→ **TEKS YANG DITAMPILKAN**:
Tidak ada jaminan bahwa kekerasan yang dilakukan terhadap bayi J tak akan terulang.
"Pada Kamis (27/7) lalu, P2TP2A Bali hendak menyerahkan bayi itu kepada ibu kandungnya. Tapi, melihat video tersebut kami bersama Dinas Sosial menunda dulu bayinya untuk tidak keluar dari sini. Kami dan Dinsos masih melakukan penilaian apakah MD masih layak merawat bayi J dengan kelakuannya yang seperti itu," kata Nyoman Yudara kepada media, Sabtu (29/7/2017).
Pihak Yayasan Metta Mama dan Dinsos Bali akan melakukan observasi lebih dulu dengan meminta keterangan kalangan medis tentang kondisi kejiwaan MD.
Menurut informasi, MD tega menganiaya bayinya diduga karena mengalami stres.
Ia harus merawat bayi J seorang diri dan kesulitan memenuhi kebutuhan hidup setelah ditinggal Otmar Daniel Adelsberger.

→ **DATA UNTUK DITINJAU**:
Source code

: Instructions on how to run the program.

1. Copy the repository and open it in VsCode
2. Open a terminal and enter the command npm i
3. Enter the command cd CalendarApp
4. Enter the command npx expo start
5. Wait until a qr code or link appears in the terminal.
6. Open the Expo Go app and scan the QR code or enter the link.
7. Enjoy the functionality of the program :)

→ **PERMINTAAN TUGAS 1**: Tentukan apakah setiap pernyataan berikut sesuai dengan teks tentang kekerasan terhadap bayi J, lalu jawab ya atau tidak dengan mengutip kata-kata teks yang menentukan jawabannya. (a) P2TP2A Bali menyerahkan bayi J kepada ibu kandungnya pada Kamis (27/7). (b) Observasi akan dilakukan dengan meminta keterangan kalangan medis tentang kondisi kejiwaan MD. (c) MD merawat bayi J bersama Otmar Daniel Adelsberger.
→ **PERMINTAAN TUGAS 2**:
Jawablah pertanyaan berikut berdasarkan teks tentang kekerasan terhadap bayi J.
(a) Kepada siapa dan pada hari serta tanggal berapa Nyoman Yudara menyampaikan pernyataannya?
(b) Pihak mana saja yang akan melakukan observasi lebih dulu?
(c) Apa dugaan penyebab MD menganiaya bayinya?
→ **PERMINTAAN TUGAS 3**: Teruskan teks tentang kekerasan terhadap bayi J, dimulai setelah kalimat terakhirnya.

→ **HASIL TUGAS 1**:
(a) Tidak. "kami bersama Dinas Sosial menunda dulu bayinya untuk tidak keluar dari sini"
(b) Ya. "dengan meminta keterangan kalangan medis tentang kondisi kejiwaan MD"
(c) Tidak. "Ia harus merawat bayi J seorang diri"

→ **HASIL TUGAS 2**:
(a) Kepada media, pada Sabtu (29/7/2017).
(b) Pihak Yayasan Metta Mama dan Dinsos Bali.
(c) MD diduga mengalami stres.

→ **HASIL TUGAS 3**:
Bahkan, MD disebut-sebut juga mengalami bipolar disorder. Gangguan bipolar adalah gangguan mental yang menyerang kondisi psikis seseorang yang ditandai dengan perubahan suasana hati yang sangat ekstrem.
Menurut sumber Tribun Bali, hubungan antara MD dengan bule Austria itu hanya sebatas pacaran. Bayi J adalah hasil hubungan di luar nikah.
Selama menjalani hubungan asmara, kehidupan keduanya penuh dengan konflik. Keduanya bahkan sempat terlibat perkelahian hingga berujung laporan ke Polres Karangasem.
MD melakukan kekerasan kepada bayinya, diduga untuk melampiaskan kekesalannya terhadap J.
Yudara menegaskan, tindakan penundaan penyerahan bayi J bukan karena ingin memisahkan anak dari ibu kandungnya. Namun, ini adalah tindakan kemanusiaan untuk keselamatan si bayi.
"Kami tidak ingin menguasai, tapi kami ingin menyelamatkan bayi dari tindakan ibunya," tegas Yudara.
Dua Syarat
Hingga kemarin, Dinsos Bali menolak bayi J dikembalikan kepada MD ibu kandungnya, karena ada syarat yang diajukan oleh Dinsos belum dipenuhi.
Kepala Seksi Rehabilitasi Sosial Anak dan Lansia Dinsos Bali, Ida Ayu Ketut Anggreni mengatakan, pihaknya memberikan dua syarat yang sampai saat ini belum dipenuhi oleh pihak terkait.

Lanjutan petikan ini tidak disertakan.